Extrait:
======

Le jeu prend racine dans le monde du travail. Deux experts de Wemanity, François Lecomte et Yohan Bouffandeau racontent comment, et pourquoi. “Motivante”, “libératrice”, “engageante”, “sympathique”, et bien plus encore, la ludification offre de nombreux atouts aux entreprises. Pour former les salariés, motiver une équipe, ou pour souder une “scrum team” et améliorer les résultats, il n’y a pas mieux que le jeu !
Imaginez deux gaillards, barbe de trois jours, trentenaires, casquette sur la tête et Stan Smith aux pieds s’échangeant quelques balles au milieu de l’open space. Rapidement, les smashs claquent. Les rires fusent, la petite balle blanche roule jusque sous une chaise, sans décrocher la moindre réaction, à peine un regard curieux, au placide collègue assis dessus. La scène ne surprend plus depuis longtemps. Quand ce n’est pas au ping-pong que les comptes se règlent, c’est au baby-foot. D’après François Lecomte, Coach Technique et spécialiste de la ludification chez Wemanity, « Le jeu, ou plutôt les jeux, font partie intégrante du monde du travail d’aujourd’hui ».

======

À faire:
Renvoyez le passage de l'extrait sur le jeu au travail qui va de « Le jeu prend » jusqu'à « que le jeu ! » inclus. Les lignes qui suivent forment un ensemble indépendant de l'extrait.

======

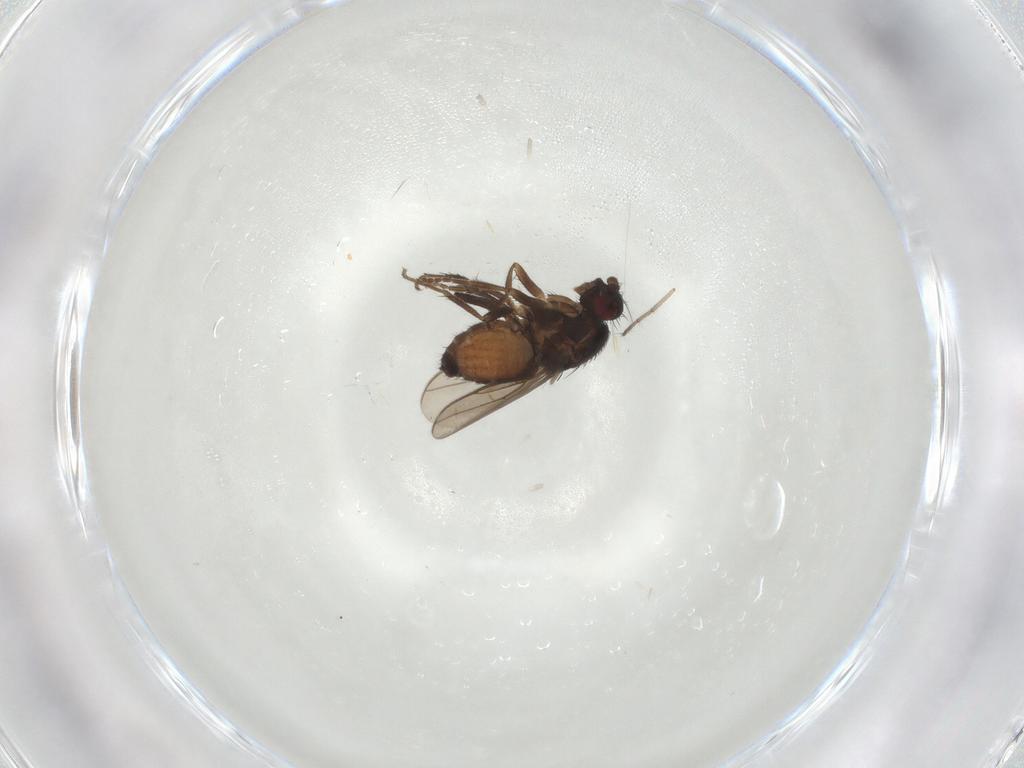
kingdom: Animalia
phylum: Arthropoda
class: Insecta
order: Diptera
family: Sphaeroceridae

======

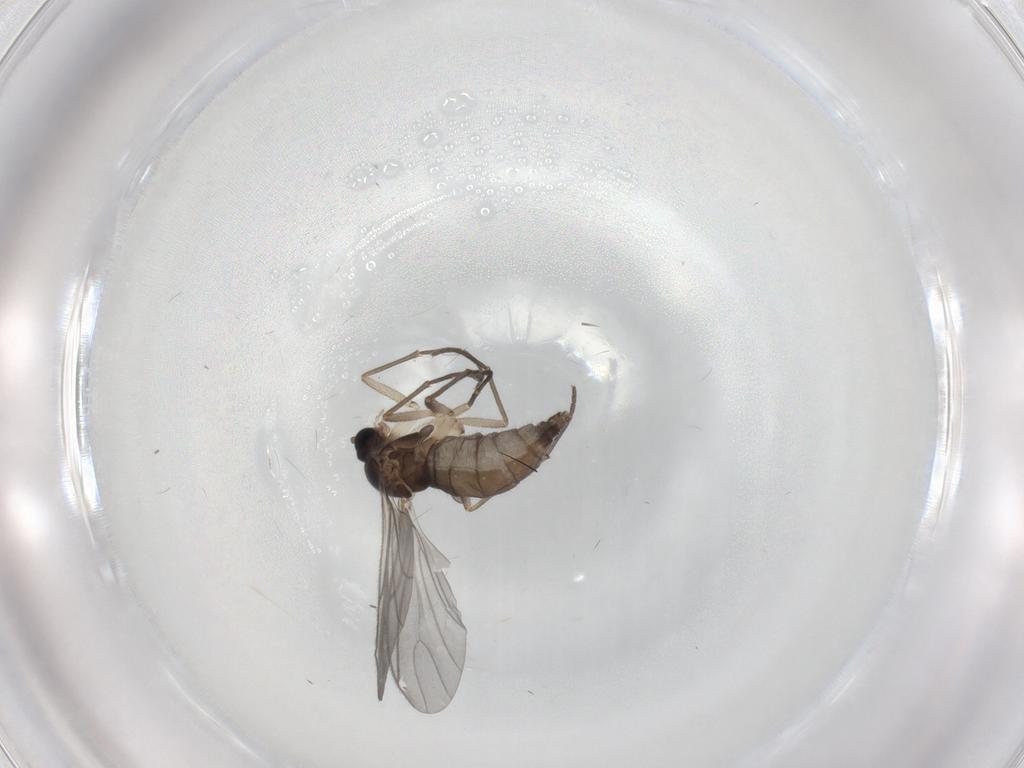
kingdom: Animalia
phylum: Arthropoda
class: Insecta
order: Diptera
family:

======

Corrigé:
Le jeu prend racine dans le monde du travail. Deux experts de Wemanity, François Lecomte et Yohan Bouffandeau racontent comment, et pourquoi. “Motivante”, “libératrice”, “engageante”, “sympathique”, et bien plus encore, la ludification offre de nombreux atouts aux entreprises. Pour former les salariés, motiver une équipe, ou pour souder une “scrum team” et améliorer les résultats, il n’y a pas mieux que le jeu !